Abstract

Fuel cell electric buses (FCBs) have proven to be a technically viable solution for transportation, owing to various advantages, such as reliability, simplicity, better energy efficiency, and quietness of operation. However, large-scale adoption of FCBs is hindered by the lack of extensive and structured infrastructure and the high cost of clean hydrogen. Many studies agree that one of the significant contributors to the lack of competitiveness of green hydrogen is the cost of electricity for its production, followed by transportation costs. On the one hand, to reduce the investment cost of the electrolyzer, high operating hours should be achieved; on the other, as the number of operating hours decreases, the impact of the electricity costs declines.

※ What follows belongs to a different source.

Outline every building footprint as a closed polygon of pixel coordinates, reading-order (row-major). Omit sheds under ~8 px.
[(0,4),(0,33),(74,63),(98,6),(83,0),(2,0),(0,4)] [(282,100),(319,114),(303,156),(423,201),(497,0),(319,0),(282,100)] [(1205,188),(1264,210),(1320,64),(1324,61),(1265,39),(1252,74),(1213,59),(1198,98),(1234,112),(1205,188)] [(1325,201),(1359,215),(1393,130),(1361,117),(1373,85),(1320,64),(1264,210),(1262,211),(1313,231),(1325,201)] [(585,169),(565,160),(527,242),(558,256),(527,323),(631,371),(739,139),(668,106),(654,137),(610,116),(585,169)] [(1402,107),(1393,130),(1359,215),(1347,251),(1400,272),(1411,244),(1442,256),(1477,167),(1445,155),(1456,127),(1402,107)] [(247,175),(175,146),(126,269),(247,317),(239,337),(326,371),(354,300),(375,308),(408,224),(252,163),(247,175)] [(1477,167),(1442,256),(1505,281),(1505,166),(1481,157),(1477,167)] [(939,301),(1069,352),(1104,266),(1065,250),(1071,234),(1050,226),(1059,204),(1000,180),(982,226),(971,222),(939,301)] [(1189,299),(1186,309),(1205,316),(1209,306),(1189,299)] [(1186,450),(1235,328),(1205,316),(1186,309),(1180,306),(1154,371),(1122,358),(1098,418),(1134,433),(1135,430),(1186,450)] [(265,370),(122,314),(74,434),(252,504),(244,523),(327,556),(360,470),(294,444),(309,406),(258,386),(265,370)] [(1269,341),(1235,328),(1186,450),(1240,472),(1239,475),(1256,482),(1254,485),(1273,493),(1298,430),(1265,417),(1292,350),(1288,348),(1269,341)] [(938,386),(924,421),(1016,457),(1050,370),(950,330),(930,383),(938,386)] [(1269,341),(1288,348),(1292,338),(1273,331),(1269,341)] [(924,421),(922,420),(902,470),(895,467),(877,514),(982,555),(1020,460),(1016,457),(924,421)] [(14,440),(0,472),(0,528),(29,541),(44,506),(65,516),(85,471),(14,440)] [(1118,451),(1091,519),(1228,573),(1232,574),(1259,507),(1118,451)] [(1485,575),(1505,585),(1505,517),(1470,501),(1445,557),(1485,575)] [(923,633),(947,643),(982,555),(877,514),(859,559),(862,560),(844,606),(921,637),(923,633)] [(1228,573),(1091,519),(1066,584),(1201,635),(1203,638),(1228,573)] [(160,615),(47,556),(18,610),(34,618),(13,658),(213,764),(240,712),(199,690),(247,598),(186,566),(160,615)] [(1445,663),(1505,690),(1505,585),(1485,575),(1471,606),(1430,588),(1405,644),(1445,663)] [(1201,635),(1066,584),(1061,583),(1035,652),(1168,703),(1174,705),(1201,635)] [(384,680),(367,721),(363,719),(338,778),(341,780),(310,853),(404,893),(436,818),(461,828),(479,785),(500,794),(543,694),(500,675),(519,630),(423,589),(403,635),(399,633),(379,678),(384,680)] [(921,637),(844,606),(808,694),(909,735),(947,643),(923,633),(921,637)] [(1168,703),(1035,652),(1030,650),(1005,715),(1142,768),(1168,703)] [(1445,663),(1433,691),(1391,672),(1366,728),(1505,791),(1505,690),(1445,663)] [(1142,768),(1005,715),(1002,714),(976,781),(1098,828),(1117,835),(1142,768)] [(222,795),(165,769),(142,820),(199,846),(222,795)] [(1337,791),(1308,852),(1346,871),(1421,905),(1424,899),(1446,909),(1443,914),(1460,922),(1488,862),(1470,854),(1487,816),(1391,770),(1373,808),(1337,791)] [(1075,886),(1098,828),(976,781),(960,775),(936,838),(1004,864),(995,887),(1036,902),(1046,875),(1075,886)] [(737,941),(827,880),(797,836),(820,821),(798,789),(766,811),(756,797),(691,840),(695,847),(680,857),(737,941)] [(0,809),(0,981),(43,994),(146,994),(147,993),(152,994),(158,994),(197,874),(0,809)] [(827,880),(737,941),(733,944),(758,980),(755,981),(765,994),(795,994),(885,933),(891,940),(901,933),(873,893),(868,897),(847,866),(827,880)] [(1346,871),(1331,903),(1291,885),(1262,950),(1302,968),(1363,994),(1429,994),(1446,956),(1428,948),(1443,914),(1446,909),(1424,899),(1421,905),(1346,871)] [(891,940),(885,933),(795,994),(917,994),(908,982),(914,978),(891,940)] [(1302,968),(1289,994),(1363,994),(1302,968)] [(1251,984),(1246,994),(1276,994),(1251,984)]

This paper presents an innovative algorithm for a scalable hydrogen refuelling station (HRS) capable of successfully matching and identifying the most cost-efficient levelized cost of hydrogen (LCOH) produced via electrolysis and connected to the grid, based on the HRS components' cost curves and the hourly average electricity price profile. The objective is to identify the least-cost range of LCOH by considering both the electric energy and the investment costs associated with a hydrogen demand given by different FCB sizes and electrolyzer rated powers. In addition, sensitivity analyses have been conducted to quantify the technology cost margins, and a cost comparison between the refuelling of an FCB fleet and the recharging infrastructure required for an equivalent fleet of Battery Electric Buse (BEB) has been performed. An LCOH of around 10.5 €/kg varying from 12 €/kg (2 FCB) to 10.2 €/kg (30 FCB) has been found for the best-optimized configurations. The final major conclusion of this paper is that FCB technology is currently not economically competitive. Still, a cost contraction of the electric energy price and the electrolyzer capital investment would lead to a 50% decrease in the LCOH. Furthermore, increasing renewable energies into the grid may shift the electricity cost curve, resulting in higher prices when the BEB recharging demand is more significant. This impact, in addition to the peak power load and longer recharging times, might contribute to bridging the gap with FCBs.